→ Task description
Reproduce every record verbatim but drop the pictures.

Segment Start: Supplied data

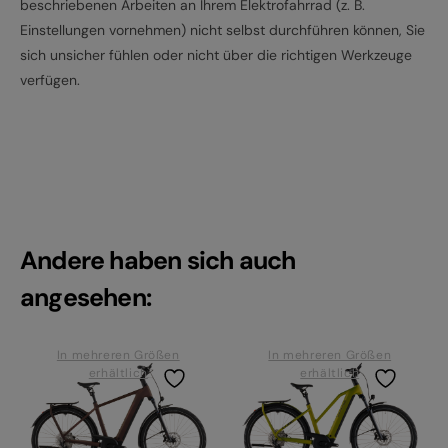
beschriebenen Arbeiten an Ihrem Elektrofahrrad (z. B.
Einstellungen vornehmen) nicht selbst durchführen können, Sie
sich unsicher fühlen oder nicht über die richtigen Werkzeuge
verfügen.
Andere haben sich auch
angesehen:
In mehreren Größen
In mehreren Größen
erhältlich
erhältlich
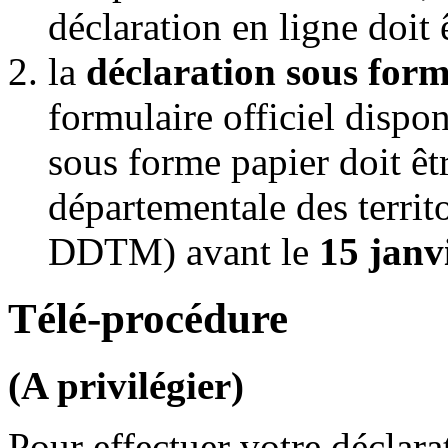
déclaration en ligne doit 
la
déclaration sous for
formulaire officiel dispo
sous forme papier doit êt
départementale des territ
DDTM) avant le
15 janv
Télé-procédure
(A privilégier)
Pour effectuer votre déclarat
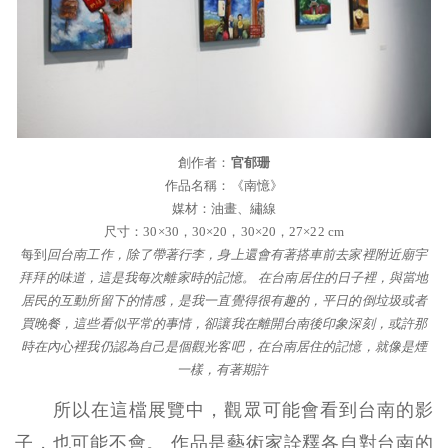
創作者：
官郁珊
作品名稱：《南憶》
媒材：油畫、繡線
尺寸：30×30，30×20，30×20，27×22 cm
每到
回台南工作，除了帶著行李，身上還會有著搭車前去家裡附近廟宇
拜拜的味道，這是我每次離家時的記憶。 在台南居住的日子裡，與當地
居民的互動所留下的情感，是我一直覺得很有趣的，平日的倒垃圾或者
買晚餐，這些看似平常的事情，卻讓我在離開台南後印象深刻，或許那
時在內心裡我仍認為自己是個觀光客吧，在台南居住的記憶，就像是煙
一樣，有著期許
所以在這檔展覽中，觀眾可能會看到台南的影
子，也可能不會。 作品是藝術家詮釋各自對台南的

Segment End: Supplied data

→ Task response
beschriebenen Arbeiten an Ihrem Elektrofahrrad (z. B.
Einstellungen vornehmen) nicht selbst durchführen können, Sie
sich unsicher fühlen oder nicht über die richtigen Werkzeuge
verfügen.
Andere haben sich auch
angesehen:
In mehreren Größen
In mehreren Größen
erhältlich
erhältlich
déclaration en ligne doit 
la
déclaration sous for
formulaire officiel dispo
sous forme papier doit êt
départementale des territ
DDTM) avant le
15 janv
Télé-procédure
(A privilégier)
Pour effectuer votre déclarat
創作者：
官郁珊
作品名稱：《南憶》
媒材：油畫、繡線
尺寸：30×30，30×20，30×20，27×22 cm
每到
回台南工作，除了帶著行李，身上還會有著搭車前去家裡附近廟宇
拜拜的味道，這是我每次離家時的記憶。 在台南居住的日子裡，與當地
居民的互動所留下的情感，是我一直覺得很有趣的，平日的倒垃圾或者
買晚餐，這些看似平常的事情，卻讓我在離開台南後印象深刻，或許那
時在內心裡我仍認為自己是個觀光客吧，在台南居住的記憶，就像是煙
一樣，有著期許
所以在這檔展覽中，觀眾可能會看到台南的影
子，也可能不會。 作品是藝術家詮釋各自對台南的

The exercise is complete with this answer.